Background image

Managing Distributed Code in the Enterprise: How Git Subtrees Saved Our Sanity

In almost every large enterprise I've encountered, one consistent struggle persists: managing internal dependencies spread across numerous polyrepos. Often, the solution revolves around layering tooling and orchestration to tame complexity. But here's the issue: this only adds more complexity, more code to manage, and more opportunities for problems to compound.

Let's talk briefly about some traditional approaches:

  • Stacked PRs: A common attempt to orchestrate coordinated merges across multiple repos. Yet, it becomes cumbersome at scale, adding tooling to solve tooling problems—a classic anti-pattern.
  • Git Submodules: Just don't. Ask anyone who's used them, and you'll quickly hear horror stories of endless frustration.

Enter the Monorepo

A monorepo simplifies the developer experience significantly:

  • Single PRs can modify multiple components across the stack.
  • Simplifies CI/CD pipelines.
  • Reduces the need for complicated orchestration.
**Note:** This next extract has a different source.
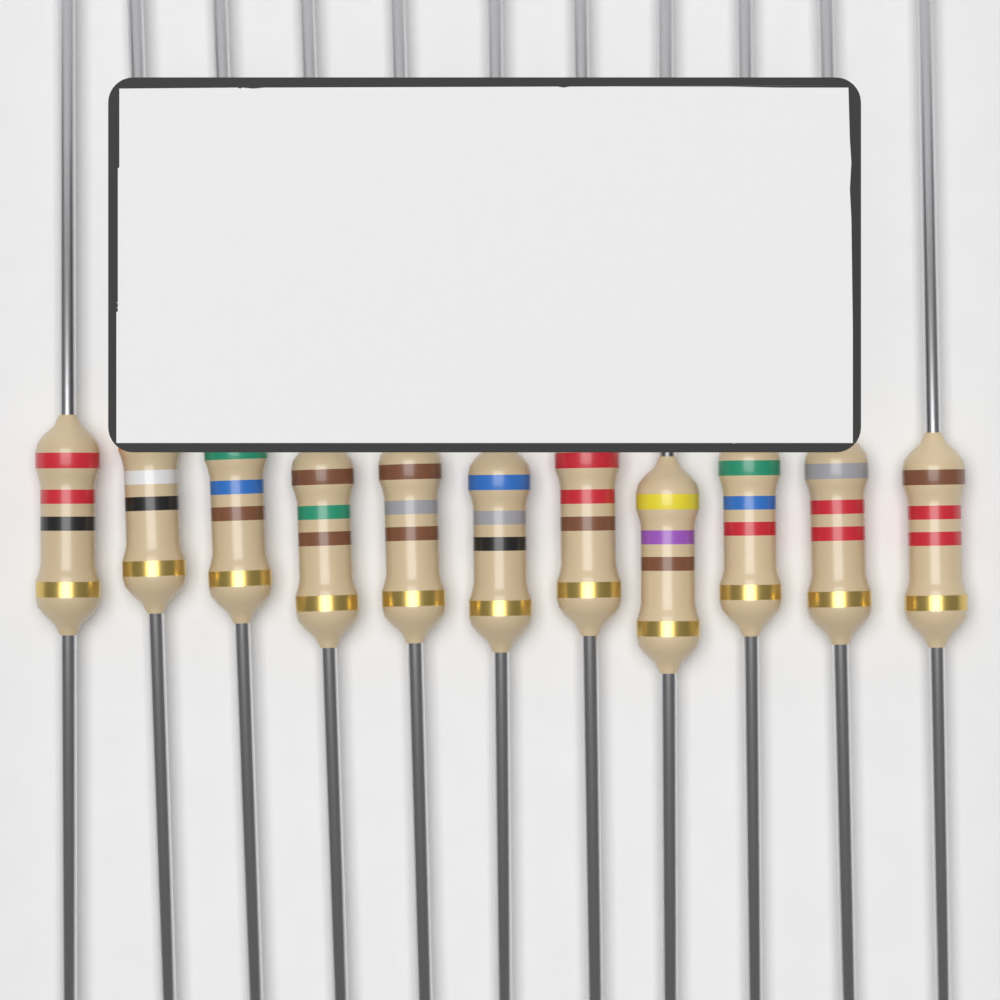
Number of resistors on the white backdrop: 11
Yet, even with a monorepo, managing changes to and from external or internal dependencies remains challenging. You must still deal with synchronizing your changes with external repositories.

Git Subtrees: The Middle Path

At TestifySec, when I joined as Director of Platform Engineering, we faced a daunting situation: polyrepos everywhere, unclear dependency boundaries, and a painful development cycle. With our seed funding on the horizon and a new engineering team incoming, it was imperative to streamline this immediately.

My solution? A monorepo powered by git subtrees.

Here's how I structured it:

  • Root-level directories for domain-specific code: /web, /judge-api, /infra, /cd
  • All external/internal dependency repos included under /subtrees/*.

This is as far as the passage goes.